Remediation and patched versions

Upgrade OpenSSL to 3.0.7 or later everywhere the 3.0.x series is present. On supported distributions the fix arrives through a normal package update; for container images, rebuild against an updated base so the fix persists across redeploys, and re-scan statically linked binaries that bundle their own copy. Where an immediate upgrade was not possible, the interim guidance recognized that clients are the primary exposure (they routinely verify server certificates from many sources), while servers are only exposed when configured to request and verify client certificates, so temporarily disabling client-certificate verification could reduce a server's exposure until patched. The durable fix is simply to be on 3.0.7 or later.

How Safeguard helps

The hardest part of a bug like CVE-2022-3602 is not fixing it, it is finding every copy of OpenSSL 3.0.x hiding in your estate, including the ones statically linked into binaries and buried in container layers.

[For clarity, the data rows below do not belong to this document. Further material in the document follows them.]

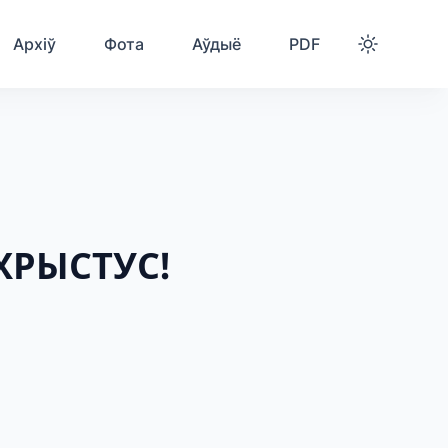
Архіў
Фота
Аўдыё
PDF
ХРЫСТУС!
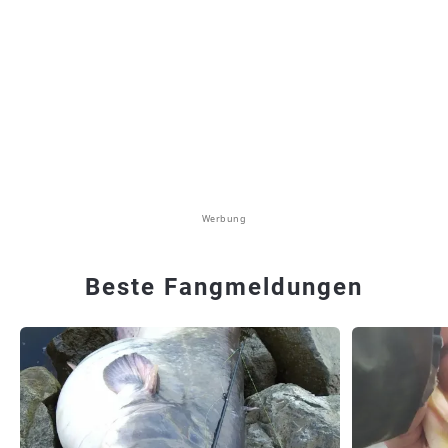
Werbung
Beste Fangmeldungen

Safeguard's software composition analysis resolves your dependencies down to precise versions, including vendored and transitive OpenSSL, and tells you which copies are 3.0.x (affected) versus 1.1.1 (not affected), so you patch what actually matters instead of chasing false alarms. Container scanning does the same for image layers, and when a safe version exists, autonomous auto-fix opens a tested pull request that moves you to a patched release. Developers catch it before merge with the Safeguard CLI. And because the story here is really about exploitability, the Safeguard vs Snyk comparison covers how reachability and context change which findings deserve your attention first.

Precise version identification is what separates a calm patch cycle from a fire drill. Get started free or read the documentation.

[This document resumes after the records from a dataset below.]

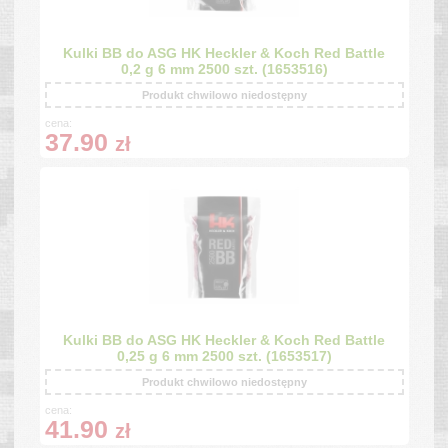
Kulki BB do ASG HK Heckler & Koch Red Battle
0,2 g 6 mm 2500 szt. (1653516)
Produkt chwilowo niedostępny
cena:
37.90
zł
Kulki BB do ASG HK Heckler & Koch Red Battle
0,25 g 6 mm 2500 szt. (1653517)
Produkt chwilowo niedostępny
cena:
41.90
zł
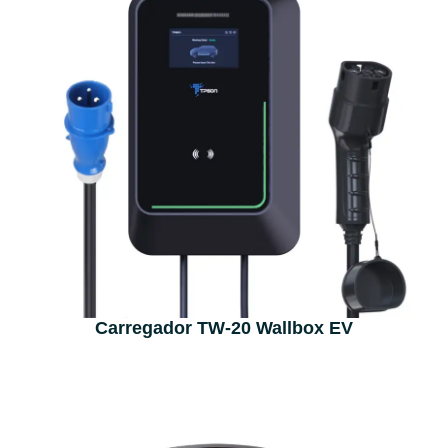
Carregador TW-20 Wallbox EV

Frequently Asked Questions

Was CVE-2022-3602 as bad as Heartbleed?

No. Despite being pre-announced as critical, it was downgraded to high on release because the four-byte stack overflow was not plausibly exploitable for code execution on common platforms, leaving denial of service as the realistic impact. It also affected only the OpenSSL 3.0 series, sparing the large installed base still on 1.1.1, and required specific conditions to trigger. Heartbleed, by contrast, was a trivially exploitable, unauthenticated memory-disclosure bug across a vast footprint.

Which OpenSSL versions are affected by the punycode overflows?

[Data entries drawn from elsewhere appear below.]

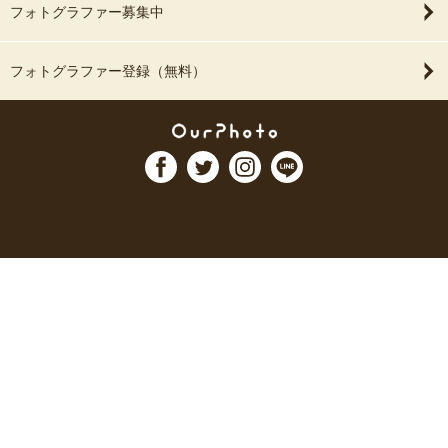
フォトグラファー募集中
フォトグラファー登録（無料）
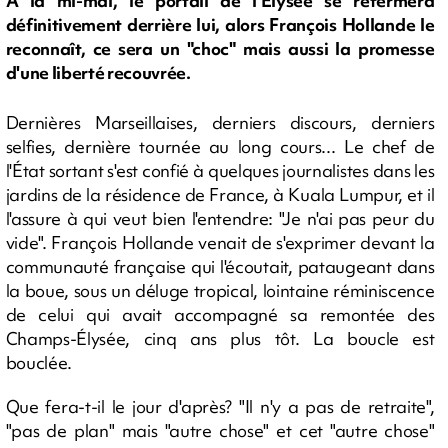
A la mi-mai, le portail de l'Élysée se refermera
définitivement derrière lui, alors François Hollande le
reconnaît, ce sera un "choc" mais aussi la promesse
d'une liberté recouvrée.
Dernières Marseillaises, derniers discours, derniers
selfies, dernière tournée au long cours... Le chef de
l'État sortant s'est confié à quelques journalistes dans les
jardins de la résidence de France, à Kuala Lumpur, et il
l'assure à qui veut bien l'entendre: "Je n'ai pas peur du
vide". François Hollande venait de s'exprimer devant la
communauté française qui l'écoutait, pataugeant dans
la boue, sous un déluge tropical, lointaine réminiscence
de celui qui avait accompagné sa remontée des
Champs-Élysée, cinq ans plus tôt. La boucle est
bouclée.
Que fera-t-il le jour d'après? "Il n'y a pas de retraite",
"pas de plan" mais "autre chose" et cet "autre chose"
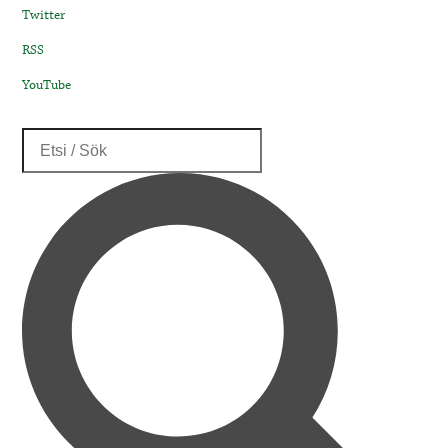
Twitter
RSS
YouTube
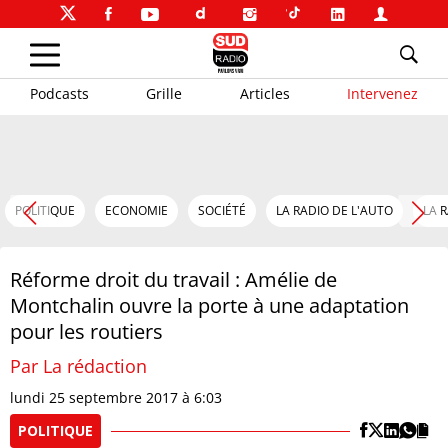
Podcasts
Grille
Articles
Intervenez
POLITIQUE
ECONOMIE
SOCIÉTÉ
LA RADIO DE L'AUTO
LA 
Réforme droit du travail : Amélie de
Montchalin ouvre la porte à une adaptation
pour les routiers
Par La rédaction
lundi 25 septembre 2017 à 6:03
POLITIQUE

CVE-2022-3602 and CVE-2022-3786 affect OpenSSL 3.0.0 through 3.0.6. OpenSSL 1.1.1 and the 1.0.x lines are not affected, because the vulnerable punycode name-constraint code was introduced in the 3.0 series. The fix is OpenSSL 3.0.7 or later. Because the two lines look similar, verifying whether a given copy is 3.0.x is the key step.

What conditions are needed to trigger the vulnerability?

The overflow occurs during X.509 certificate verification, in punycode decoding of an internationalized email address while checking name constraints. To reach it, an attacker generally needs a certificate signed by a trusted CA carrying the malicious name, or an application that keeps processing a certificate after chain verification has already failed. TLS clients are the primary exposure; servers are only exposed when they request and verify client certificates.

How do I find every copy of OpenSSL in my environment?

Do not rely on the operating-system package alone, because applications and language runtimes frequently vendor or statically link their own OpenSSL, and container images can carry copies in individual layers. Use build-artifact-level software composition analysis and container scanning to enumerate every embedded and transitive copy with its exact version, then compare each against the 3.0.7 threshold to identify what actually needs upgrading.